Beef Wellington is a dish that hails from England. It’s a beef filet coated with pâté and then wrapped in puff pastry. It’s a delicious meat plus carb combo, but did you know you can make this classic dish with Spam? Spam Wellington is mostly made the same way, though some cooks add mushrooms or spinach to make it a bit lighter and to give it some extra texture. The crisp crust of puff pastry plays exceptionally well with the fatty, salty meat, coming together to create a questionably fancy main dish for a dinner party. Just maybe don’t tell your guests that it contains Spam until after they congratulate you on how good it tastes.
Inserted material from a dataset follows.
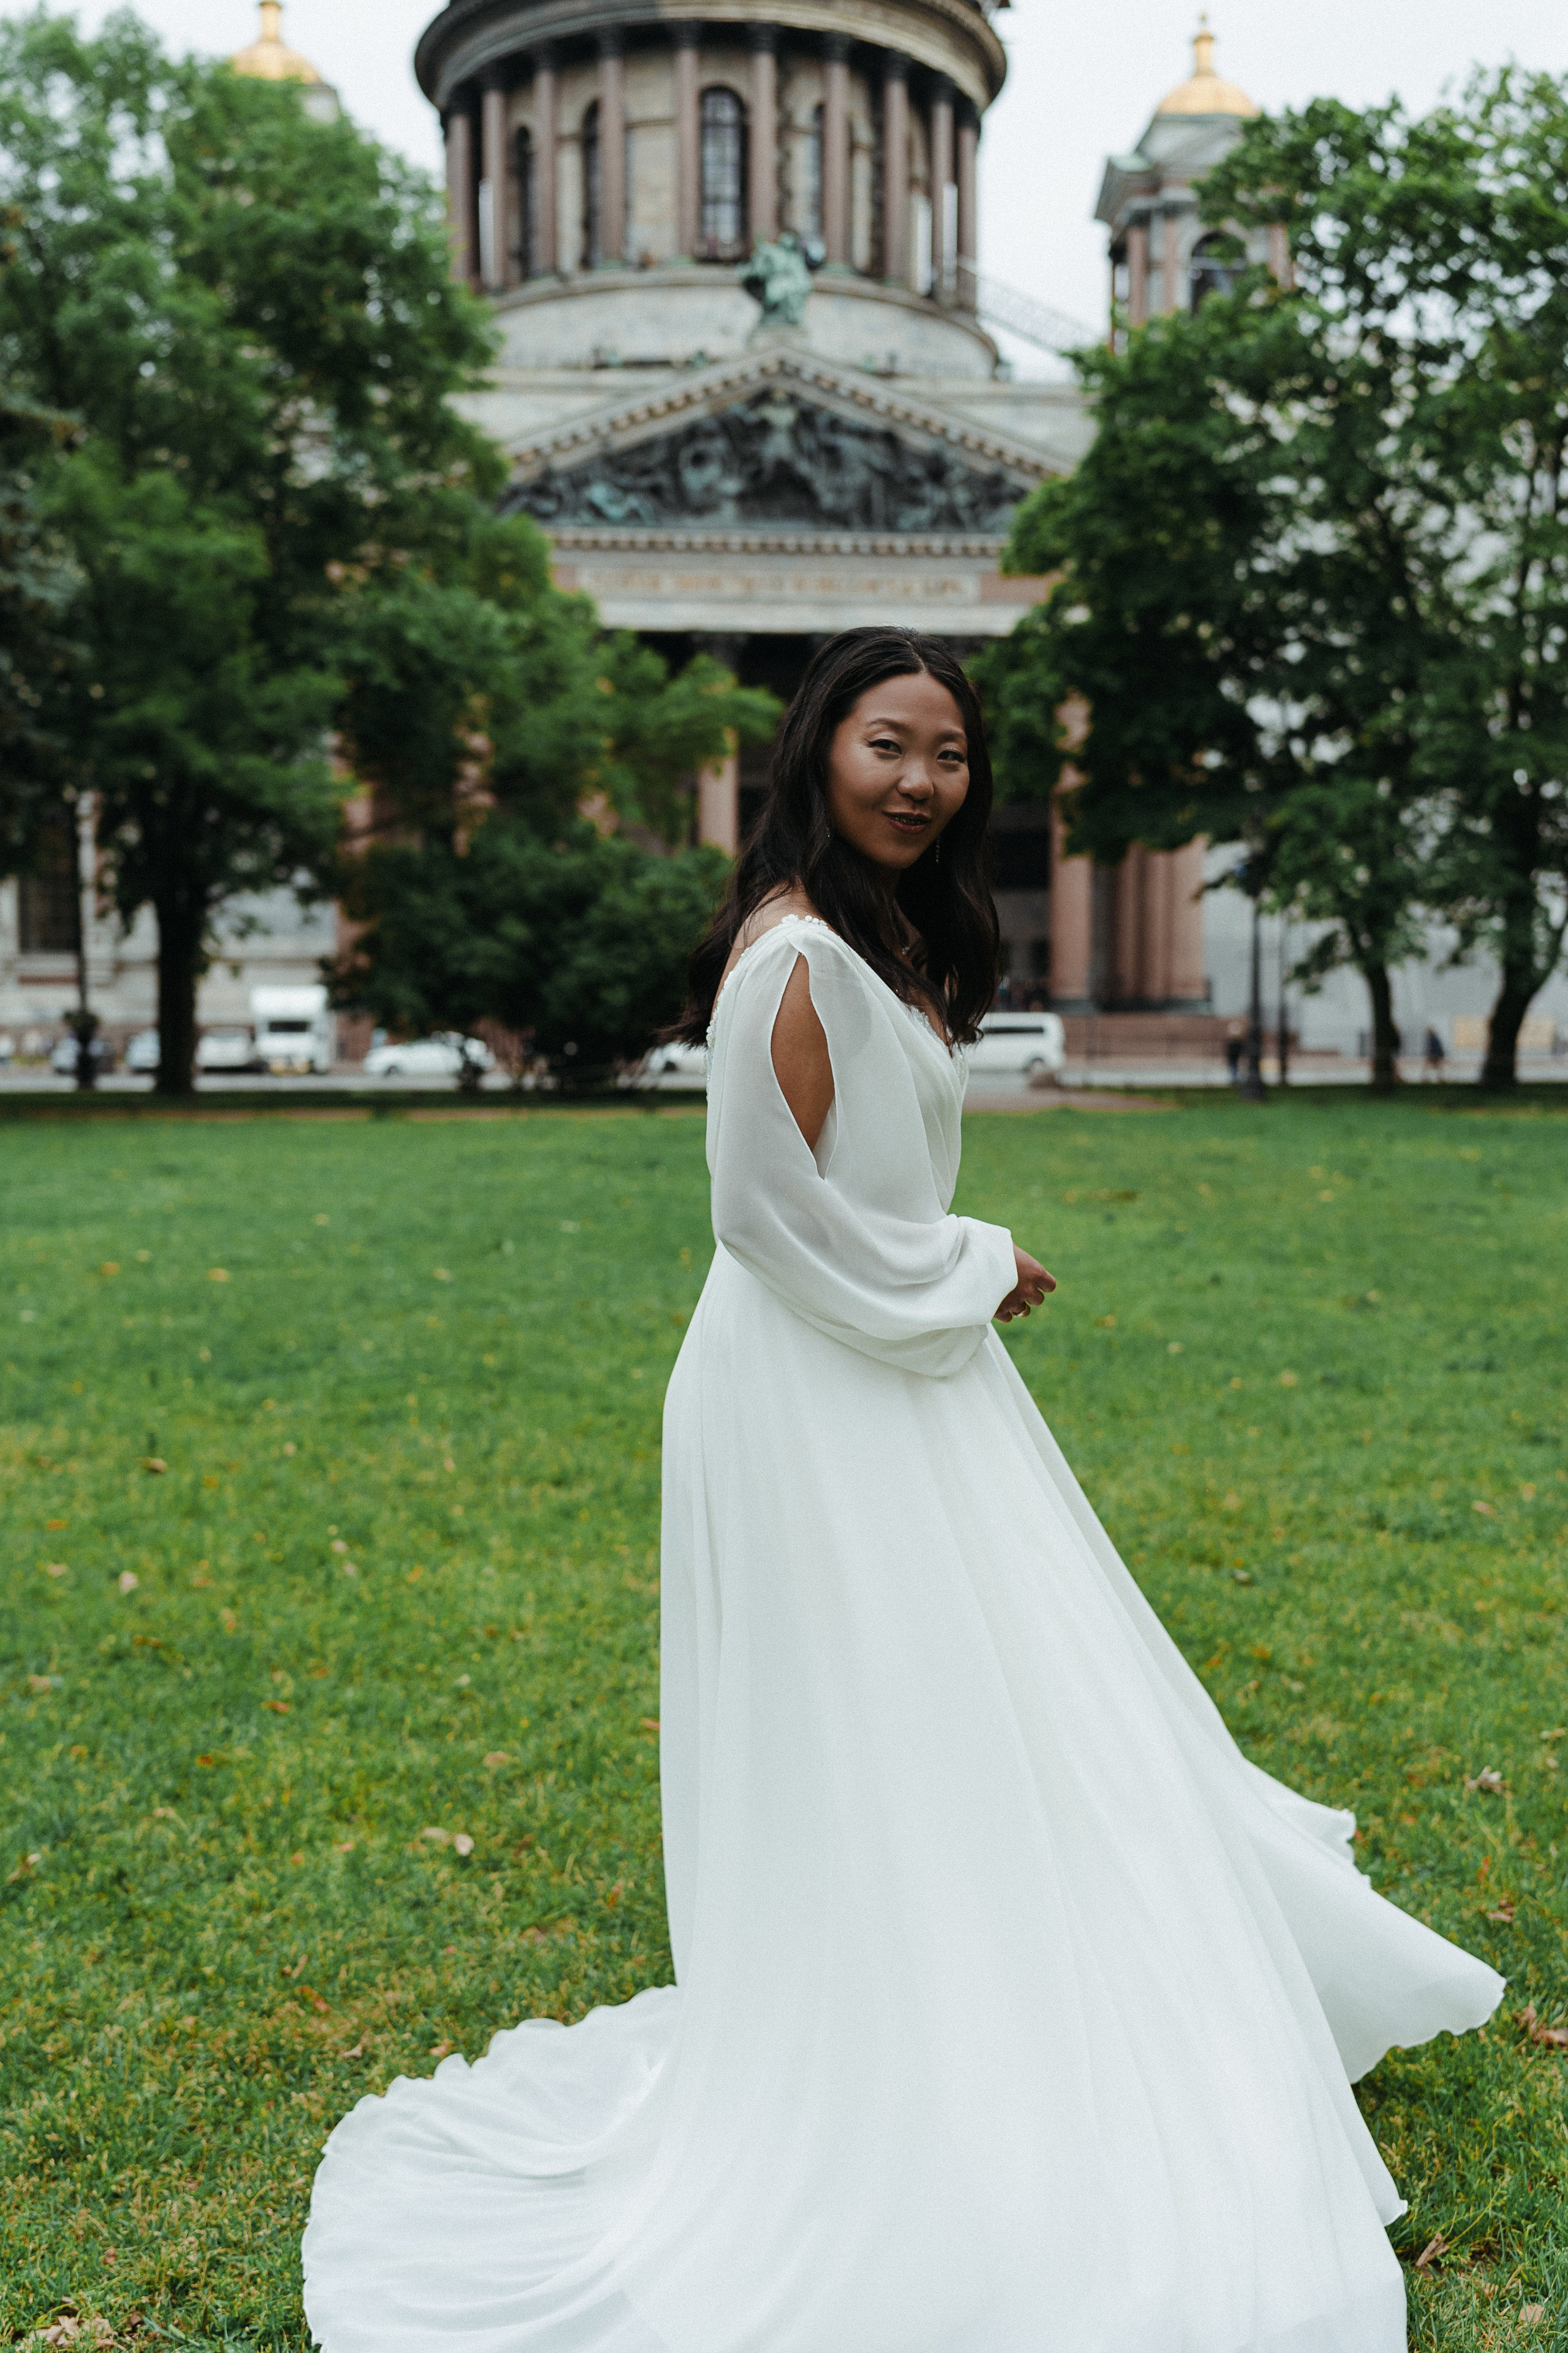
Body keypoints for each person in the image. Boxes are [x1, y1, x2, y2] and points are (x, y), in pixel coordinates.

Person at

It may go without saying that Spam fried rice is an excellent way to use up the leftover Spam in your fridge, but I’m going to include it anyway since it’s one of my all-time favorite Spam-centric meals. Add it to your wok along with eggs, veggies and day-old rice, and you’ve got the leftover flavor mashup of your dreams. The trick here is making sure the Spam gets as crispy as possible so you get an extra touch of texture in every bite. While it’s easy to riff on this dish, scallions are absolutely essential for adding some freshness to the otherwise fat-heavy meal.